### Source text

6.4.1. Introduction to simulation analysis
A simulation is the imitation of the operation of a real-world process or system. The behavior of a system is studied by generating an artificial history of the system through the use of random numbers. These numbers are used in the context of a simulation model, which is the mathematical, logical and symbolic representation of the relationships between the objects of interest of the system. After the model has been validated, the effects of changes in the environment on the system, or the effects of changes in the system on system performance can be predicted using the simulation model. 1
Gnumeric includes a facility for performing Monte Carlo Simulation. Monte Carlo simulation involves the sampling of random numbers to solve a problem where the passage of time plays no substantive role. 2 In other words, each sample is not effected by prior samples. This is in contrast to discrete event simulation or continuous simulation where the results from earlier in the simulation can effect successive samples within a simulation experiment. The Monte Carlo simulation will be enabled through the use of the Random Number functions as described in ??? and the results presented along with statistics for use in analysis. 3
6.4.2. Setting up the simulation model
The remainder of this chapter will illustrate use of the simulation tool using an example from Banks et. al. 4 A classic inventory problem is the newsvendor problem. A newsvendor buys papers for 33 cents each and sells for 50 cents. Newspapers not sold are sold as scrap (recycled) for 5 cents. Newspapers are purchased by the paper seller in bundles of 10. Demand for newspapers can be categorized as “good,” “fair,” or “poor” with probability 0.35, 0.45 and 0.20 respectively, with each day's demand being independent of prior days. The problem for the newsvendor is to determine the optimal number of papers to purchase when the day's demand is not yet known.
The daily profit equation for the newsvendor is:
To set up the model, this example will use two tabs in Gnumeric, a tab labeled 'Profit' to calculate profit, and a tab labeled 'Demand Tables' to store the various tables needed to calculate the demand for any given sampling.
For the Profit tab, set up the profit tab as in Figure 6-1.
At the top of the Profit' tab, the Profit table will be entered . There are three variables: Sale revenue, Cost and Scrap value, and they take the per unit coefficients of 0.5, 0.33 and 0.05 respectively. Enter the coefficients in cells B13 through D13. In cells B12 through D12, enter the equations for sale revenue, cost and Scrap value that are in the list below. In cell E12, enter the equation for Profit
Next, we add the values for the decision variable, which is the amount purchased, and the amount sold.
- B12: =B13*min(B16,B20)
- C12: =C13*B16
- D12: =D13*max(0,B16-B20)

### Dataset extract
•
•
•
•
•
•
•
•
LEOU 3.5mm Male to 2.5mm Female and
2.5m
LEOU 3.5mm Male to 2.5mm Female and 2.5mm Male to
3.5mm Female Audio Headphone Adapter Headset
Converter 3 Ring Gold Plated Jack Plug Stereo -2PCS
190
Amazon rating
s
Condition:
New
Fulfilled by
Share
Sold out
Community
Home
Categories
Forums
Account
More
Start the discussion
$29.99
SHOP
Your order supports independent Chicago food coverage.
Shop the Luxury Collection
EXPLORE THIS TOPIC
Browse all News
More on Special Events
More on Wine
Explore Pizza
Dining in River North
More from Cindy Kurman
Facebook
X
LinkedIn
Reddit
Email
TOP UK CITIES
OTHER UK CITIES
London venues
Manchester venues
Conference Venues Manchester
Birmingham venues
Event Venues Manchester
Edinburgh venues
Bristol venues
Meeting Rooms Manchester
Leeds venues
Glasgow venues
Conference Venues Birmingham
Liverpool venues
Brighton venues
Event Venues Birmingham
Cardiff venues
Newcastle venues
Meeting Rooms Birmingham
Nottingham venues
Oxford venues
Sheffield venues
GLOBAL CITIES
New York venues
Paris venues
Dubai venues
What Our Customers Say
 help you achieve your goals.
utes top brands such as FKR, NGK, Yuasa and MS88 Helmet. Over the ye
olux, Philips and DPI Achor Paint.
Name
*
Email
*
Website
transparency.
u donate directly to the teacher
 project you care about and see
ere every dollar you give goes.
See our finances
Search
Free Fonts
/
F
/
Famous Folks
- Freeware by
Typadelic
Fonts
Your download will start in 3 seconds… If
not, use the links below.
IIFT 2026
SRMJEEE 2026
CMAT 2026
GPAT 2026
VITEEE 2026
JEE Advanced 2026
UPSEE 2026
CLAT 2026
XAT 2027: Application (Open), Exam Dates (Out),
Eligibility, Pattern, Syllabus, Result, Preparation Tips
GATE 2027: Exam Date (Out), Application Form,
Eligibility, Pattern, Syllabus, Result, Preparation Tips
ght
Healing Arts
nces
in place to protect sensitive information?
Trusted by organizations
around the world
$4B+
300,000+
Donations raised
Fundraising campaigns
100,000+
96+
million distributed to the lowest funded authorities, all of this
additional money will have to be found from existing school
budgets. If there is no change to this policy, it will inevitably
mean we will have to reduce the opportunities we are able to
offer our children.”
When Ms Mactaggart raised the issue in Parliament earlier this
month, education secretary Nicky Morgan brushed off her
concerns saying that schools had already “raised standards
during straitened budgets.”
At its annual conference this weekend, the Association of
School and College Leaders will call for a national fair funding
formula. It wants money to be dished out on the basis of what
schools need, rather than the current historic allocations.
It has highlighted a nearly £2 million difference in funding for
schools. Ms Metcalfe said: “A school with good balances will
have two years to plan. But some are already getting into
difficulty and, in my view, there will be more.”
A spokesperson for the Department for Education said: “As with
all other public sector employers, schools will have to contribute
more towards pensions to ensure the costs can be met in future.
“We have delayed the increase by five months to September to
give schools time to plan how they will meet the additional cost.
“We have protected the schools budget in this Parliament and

### Explore the material
A) (i) In the Gnumeric simulation text, how much does the newsvendor pay for each paper?
(ii) What is the name of the tab that stores the demand tables?
(iii) In which cells are the coefficients entered?
B) Copy the Gnumeric simulation text between "For the Profit" and "the amount sold.", inclusive, and switch "Scrap value" to "Salvage value".
The lines after the Gnumeric simulation text are separate material.

### Solutions below
A)
(i) 33 cents
(ii) 'Demand Tables'
(iii) B13 through D13

B)
For the Profit tab, set up the profit tab as in Figure 6-1.
At the top of the Profit' tab, the Profit table will be entered . There are three variables: Sale revenue, Cost and Salvage value, and they take the per unit coefficients of 0.5, 0.33 and 0.05 respectively. Enter the coefficients in cells B13 through D13. In cells B12 through D12, enter the equations for sale revenue, cost and Salvage value that are in the list below. In cell E12, enter the equation for Profit
Next, we add the values for the decision variable, which is the amount purchased, and the amount sold.